**SOURCE DATA:**
------------------------------------------------------------------------

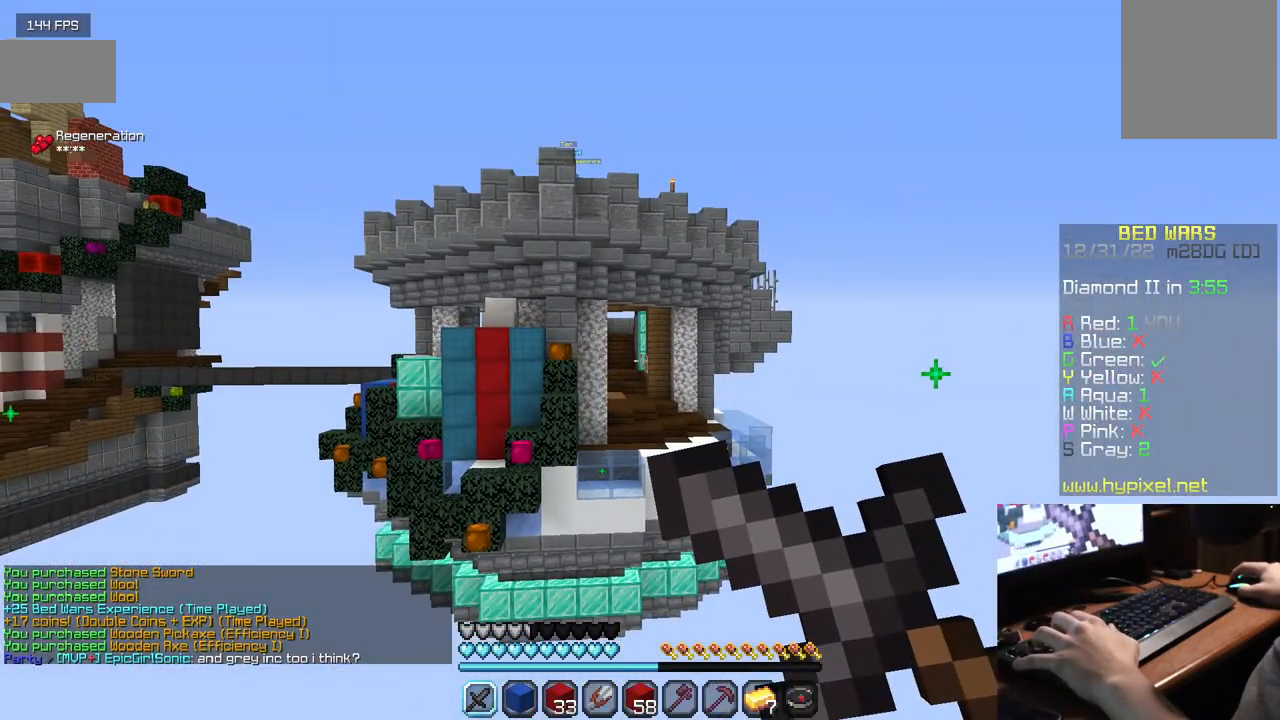
{"keys": [], "mouse": ["right"], "events": []}
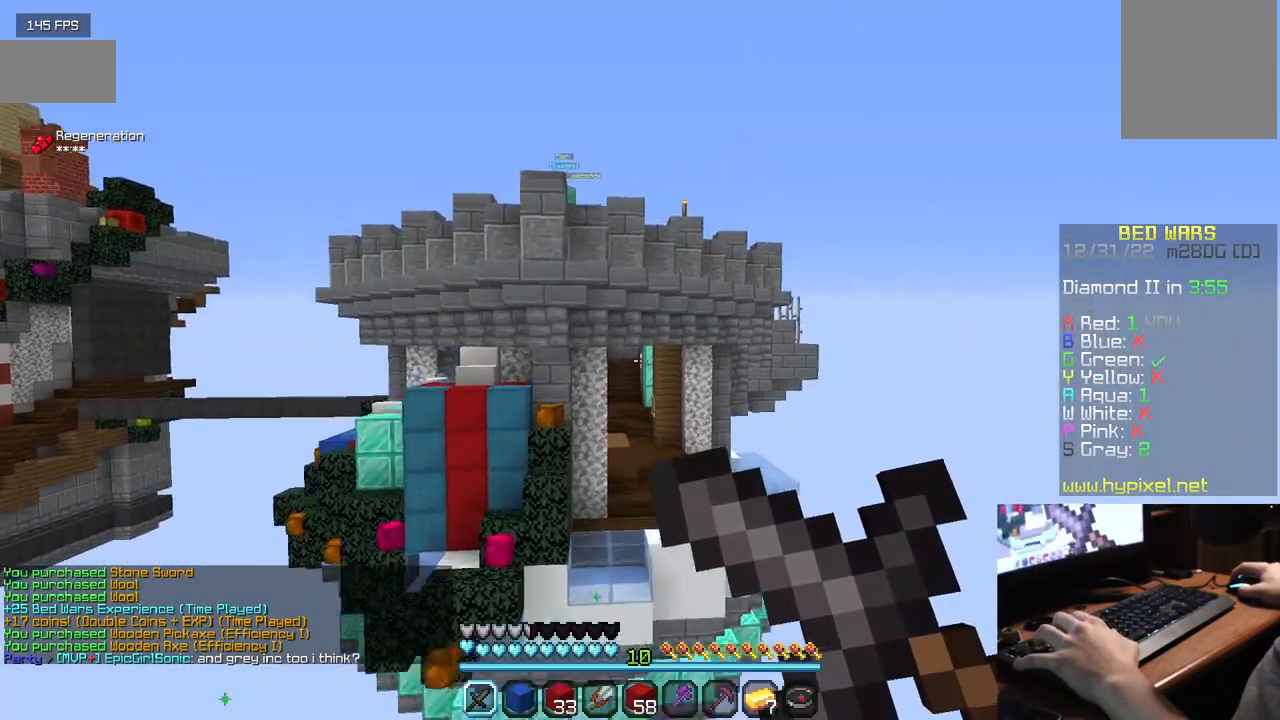
{"keys": ["w"], "mouse": [], "events": [[300, "mouse_right", "up"], [367, "w", "down"]]}
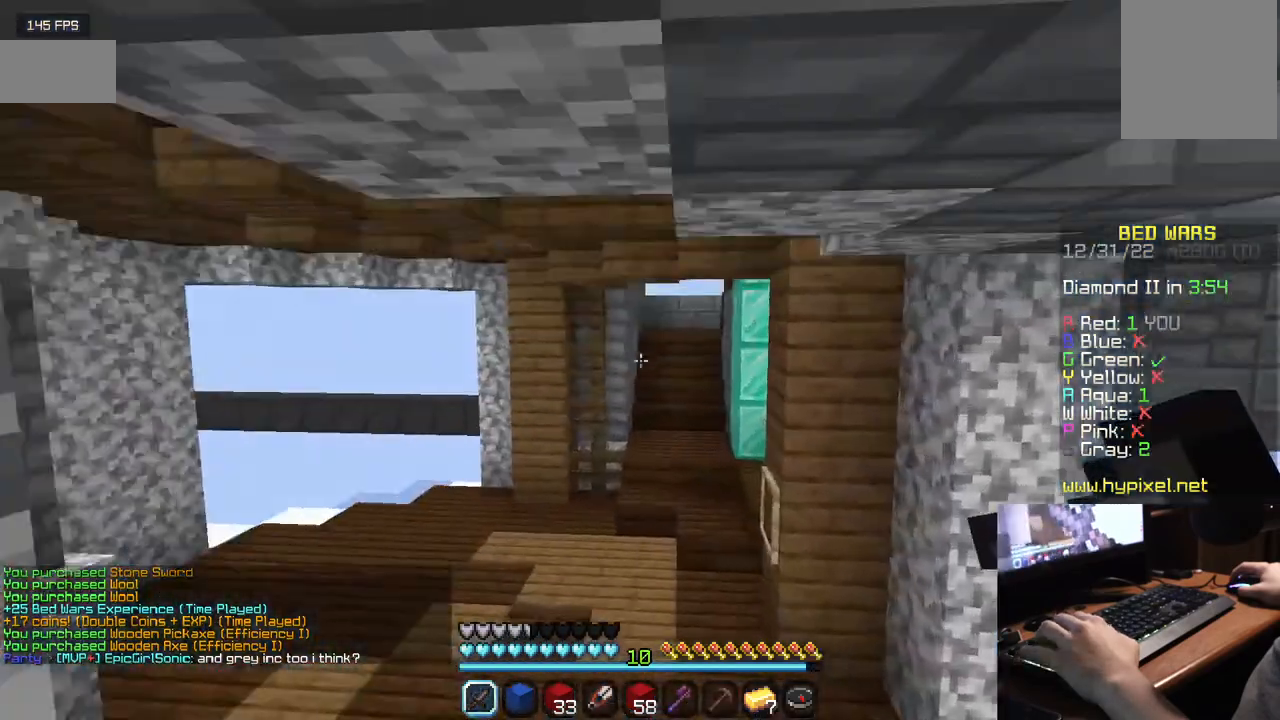
{"keys": ["w"], "mouse": [], "events": []}
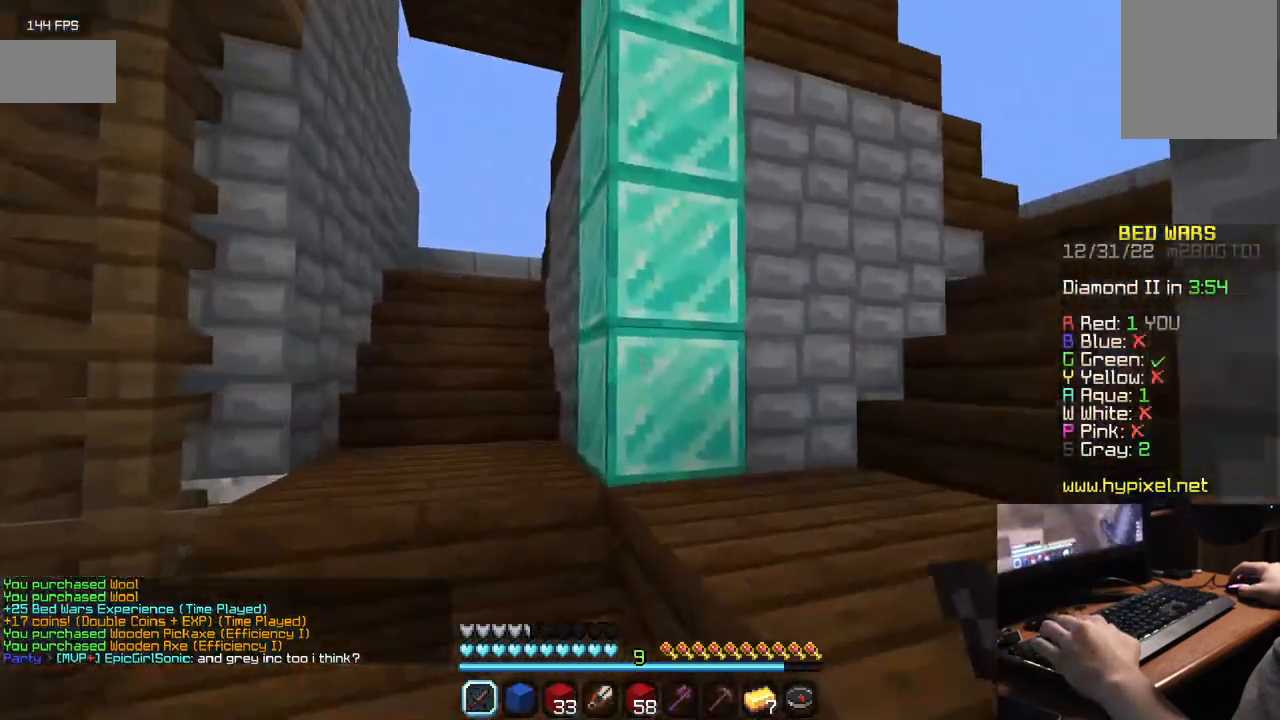
{"keys": ["w"], "mouse": [], "events": []}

------------------------------------------------------------------------

Repeat verbatim all the material, but not the pictures.

{"keys": [], "mouse": ["right"], "events": []}
{"keys": ["w"], "mouse": [], "events": [[300, "mouse_right", "up"], [367, "w", "down"]]}
{"keys": ["w"], "mouse": [], "events": []}
{"keys": ["w"], "mouse": [], "events": []}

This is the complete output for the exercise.